A imagem do produto perde valor, afetando a imagem que será passada para quem acompanha os jogos em todo o mundo. “Se os estádios de Mundial não têm um relvado bom, imagine os outros?”. Será um pensamento recorrente.

“Enquanto houver relvados ruins, o futebol brasileiro não será vendido. Mesmo com muitos bons jogadores. Esta não é a melhor forma de se ver um produto. Imagine chegar numa loja, mesmo com boas peças, mas ela estar cheia de buracos? Um bom relvado é decisivo na prática do futebol. Não teremos jogos bons com relvado ruins”, analisa Luís Castro, técnico do Botafogo, em entrevista ao Futcast, podcast do Flashscore Brasil.

Prejudicados

Quem participa diretamente no espetáculo é quem mais sofre, trabalhando em condições desfavoráveis para mostrar o seu melhor desempenho. Uma bola que não rola como deveria é um desafio a mais para os jogadores.

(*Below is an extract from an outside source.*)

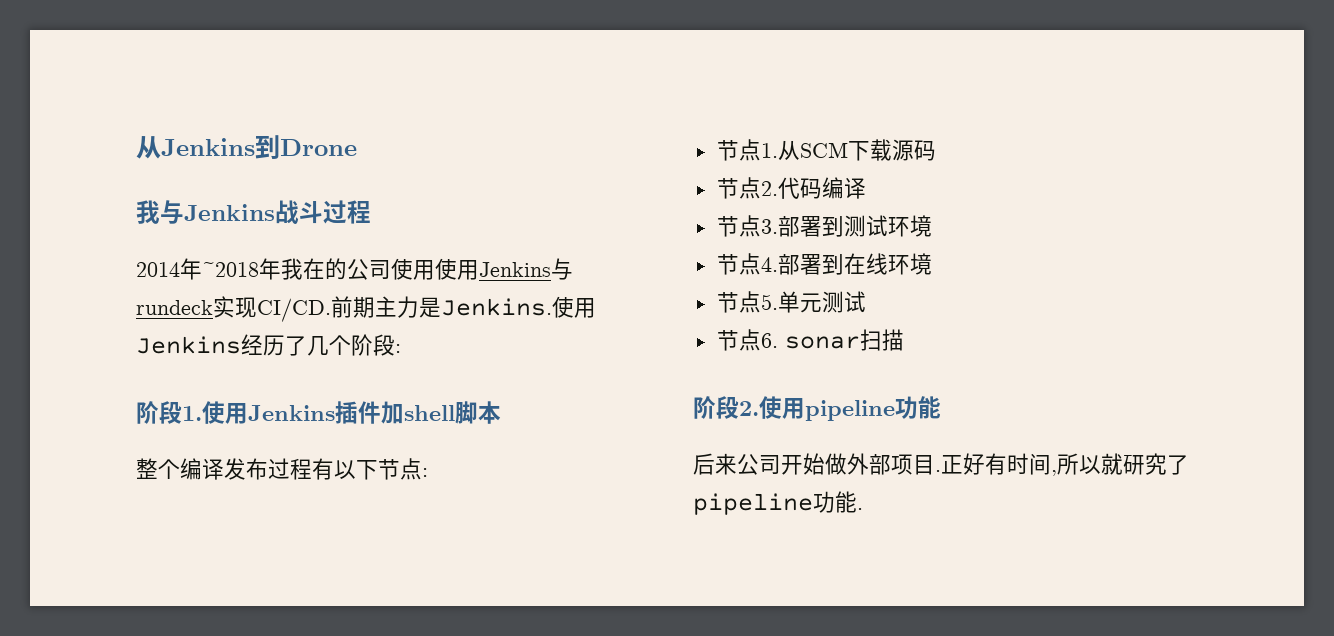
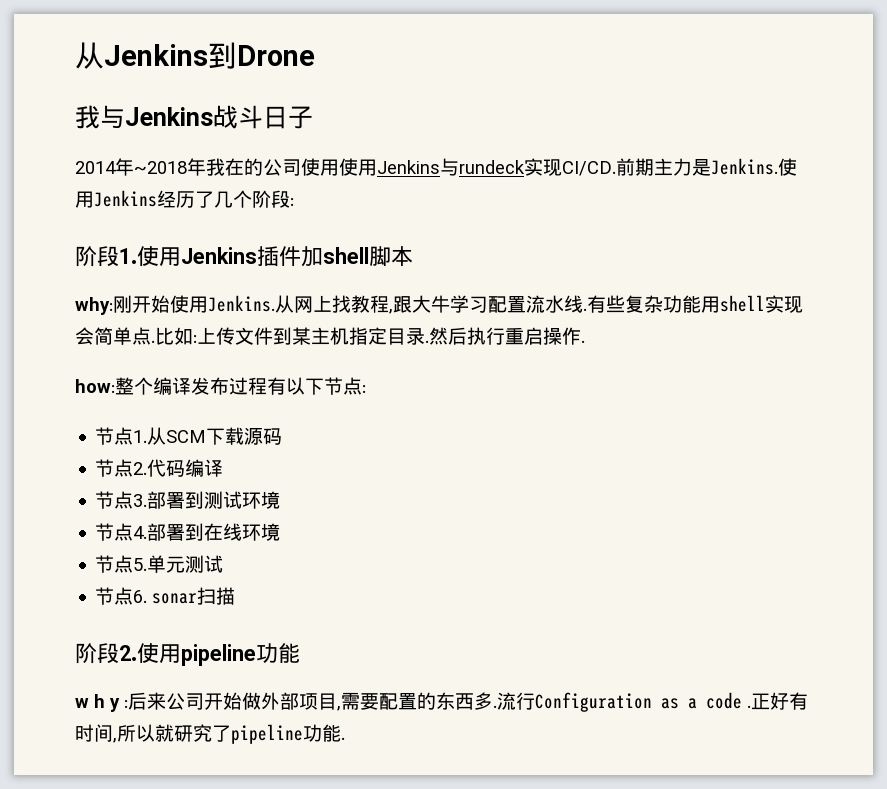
[323,200,371,224] 过程 -> [263,106,313,129] 日子
(501, 412) none -> [75,295,803,315] [75,327,585,345] [75,379,115,393] why:刚开始使用Jenkins.从网上找教程,跟大牛学习配置流水线.有些复杂功能用shell实现会简单点.比如:上传文件到某主机指定目录.然后执行重启操作. // how:
(941, 407) none -> [75,694,128,712] w h y :
(935, 465) none -> [337,692,742,712] ,需要配置的东西多.流行Configuration as a code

“Depois do jogador, a principal coisa no futebol é o relvado. Ele deixa o espetáculo bem melhor, é algo que já devia ter sido debatido com mais frequência para melhorar a situação. Estádios de grande tradição, que deveriam ter os melhores relvado, dececionam e oferecem muita dificuldade”, conta o médio Alê, do América.

O seu ex-companheiro Ademir, atacante do Bahia, vai na mesma linha. “Um mau relvado deixa tudo mais complicado, a qualidade do jogo vai cair. Também há a questão de se prevenir as lesões, é preciso ter atenção especial para nos protegermos”, detalha o jogador.

Solução

Torna-se inevitável não olhar para as principais Ligas do mundo, que proíbem o relvado artificial e contam com “tapetes”, que fazem logo surgir uma comparação com a realidade brasileira.

No Brasil, relvados artificiais estão presentes nos estádios de Palmeiras, Athletico-PR e Botafogo, gerando reclamações de jogadores e clubes. Um dos motivos é a maior probabilidade de lesões.

Por outro lado, ter um relvado sintético é motivo de um relvado sem as oscilações do modelo natural, com o Fortaleza, por exemplo, a considerar ter esta opção artificial na próxima temporada.

O relvado do Independência passa por manutenção
O relvado do Independência passa por manutençãoMourão Panda / América

Em países com o inverno como um item a mais para se considerar, o estado dos relvados é perfeito, de encher os olhos. Seria isso uma utopia no Brasil?

O sistema híbrido tem sido bastante usado no Velho Mundo como alternativa que tem funcionado. “Diria que 80% dos relvados das principais Ligas são híbridos, com mais segurança e resistência, suportando melhor as chuteiras".

“Maracanã e Itaquerão são híbridos, mas não é a solução dos problemas. Dependendo da frequência e do uso, será exposto aos danos da relvado natural. O relvado de um campo de futebol precisa de ser bem trabalhado desde a base. A variedade da relva entre jogos e eventos também ajuda. Isso faz a relva “respirar, comer e beber”, conseguindo um relvado 100% natural”, sugere Pedrosa. "Não existe maus relvados e sim campos sem a devida manutenção”, finaliza.